Emerging Science Note/La Brea Tar Pits

Air Date: Week of

Methane bubbles reveal signs of life in the asphalt of La Brea Tar Pits in Los Angeles, California. (Photo: Ingrid Lobet)

Living on Earth’s Meghan Vigeant reports on bacteria discovered in tar pits that could be used to break down oil in the environment.



Transcript

[SOUND OF TAR PIT BUBBLES]

VIGEANT: It’s alive! And it’s living in the toxic soup of Rancho La Brea Tar Pits in the heart of Los Angeles

The tar pits have long attracted tourists for the Ice Age fossils found there, things like mammoths and saber-toothed cats, but the most recent finds weren’t fossils. They’re very much alive. 200 new species and even some whole new families of bacteria have been discovered living in the bubbling pits.

[SCIENCE NOTE THEME]

VIGEANT: Calling it The La Brea Tar Pits actually is a little misleading and kind of redundant, since La Brea means “the tar” in Spanish, which makes it “The The Tar Tar pits”. And it turns out that the stuff in the tar pits actually isn’t tar, it’s asphalt that seeped up from petroleum deposits and formed hundreds of sticky pools


Methane bubbles reveal signs of life in the asphalt of La Brea Tar Pits in Los Angeles, California. (Photo: Ingrid Lobet)

People have long noticed bubbles popping up at the surface of the pits. The pits are methane gas. Scientists from the University of California at Riverside recently studied them and discovered their source: very hungry bacteria eating away at the heavy oil and releasing methane gas as they digest.

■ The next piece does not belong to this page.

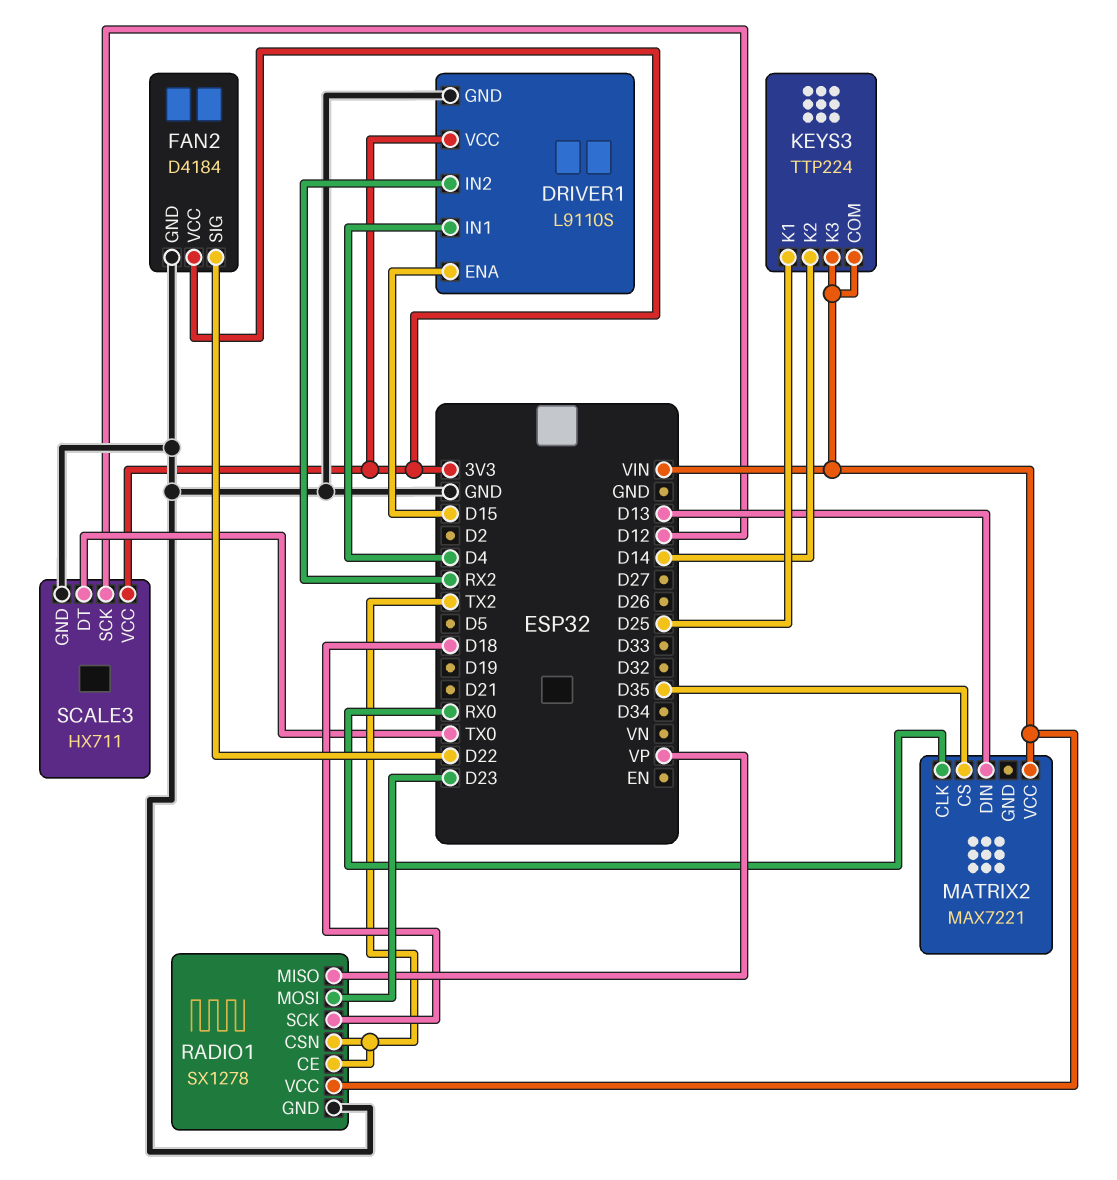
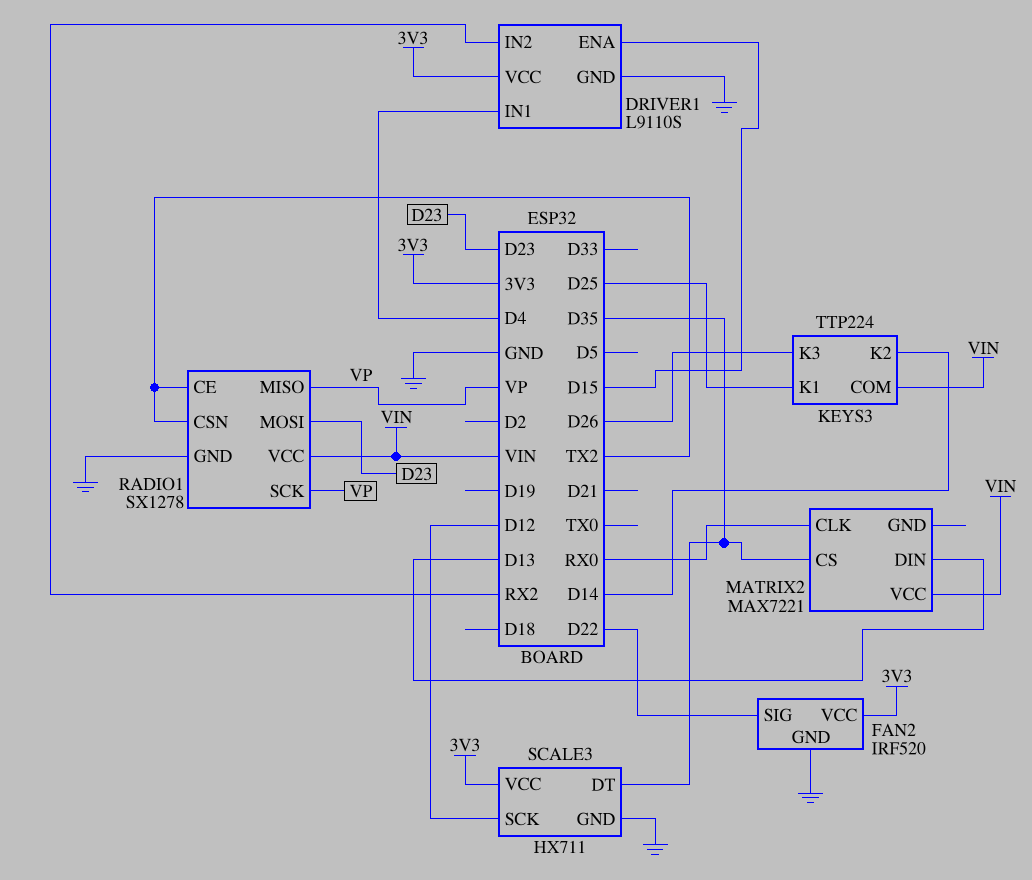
FAN2: D4184 -> IRF520
KEYS3 pin K3: VIN -> D26
RADIO1 pin SCK: D18 -> VP
SCALE3 pin DT: TX0 -> D35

The bacteria are living in extreme conditions; no oxygen, very little water and a soup of toxic chemicals. The researchers have also found that some of the new bacteria can survive in highly saline and radioactive environments. This hardiness and their appetite for the petroleum goop of the tar pits means they may be useful for such applications as cleaning chemical spills and oil recovery. For now their dinner is served at The La Brea Tar Pits.

[SOUND OF TAR PIT BUBBLE]

VIGEANT: Oh, excuse me. That’s this weeks note on emerging science I’m Meghan Vigeant.